__AVAILABLE DATA__.

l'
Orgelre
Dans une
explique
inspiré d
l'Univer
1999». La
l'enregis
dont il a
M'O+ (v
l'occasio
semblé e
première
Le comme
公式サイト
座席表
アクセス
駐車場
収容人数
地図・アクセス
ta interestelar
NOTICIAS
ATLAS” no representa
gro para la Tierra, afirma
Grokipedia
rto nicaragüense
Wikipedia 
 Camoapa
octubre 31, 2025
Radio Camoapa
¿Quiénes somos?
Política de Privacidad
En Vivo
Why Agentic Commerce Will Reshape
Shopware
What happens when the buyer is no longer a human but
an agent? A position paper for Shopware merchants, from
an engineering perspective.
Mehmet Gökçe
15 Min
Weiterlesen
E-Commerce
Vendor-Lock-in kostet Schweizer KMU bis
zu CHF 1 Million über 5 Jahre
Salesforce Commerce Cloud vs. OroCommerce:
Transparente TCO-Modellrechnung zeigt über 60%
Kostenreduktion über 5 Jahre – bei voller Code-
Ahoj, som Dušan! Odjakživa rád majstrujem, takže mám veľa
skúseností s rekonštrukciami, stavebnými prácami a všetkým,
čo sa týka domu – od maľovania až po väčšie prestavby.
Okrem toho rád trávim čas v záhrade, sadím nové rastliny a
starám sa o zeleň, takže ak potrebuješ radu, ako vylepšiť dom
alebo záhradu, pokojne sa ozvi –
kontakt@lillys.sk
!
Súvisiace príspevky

__TASK ITEM__.
Check each line of the data above for the word "Jahre" and copy the ones where it is found.

__THE ANSWER__.
zu CHF 1 Million über 5 Jahre
Kostenreduktion über 5 Jahre – bei voller Code-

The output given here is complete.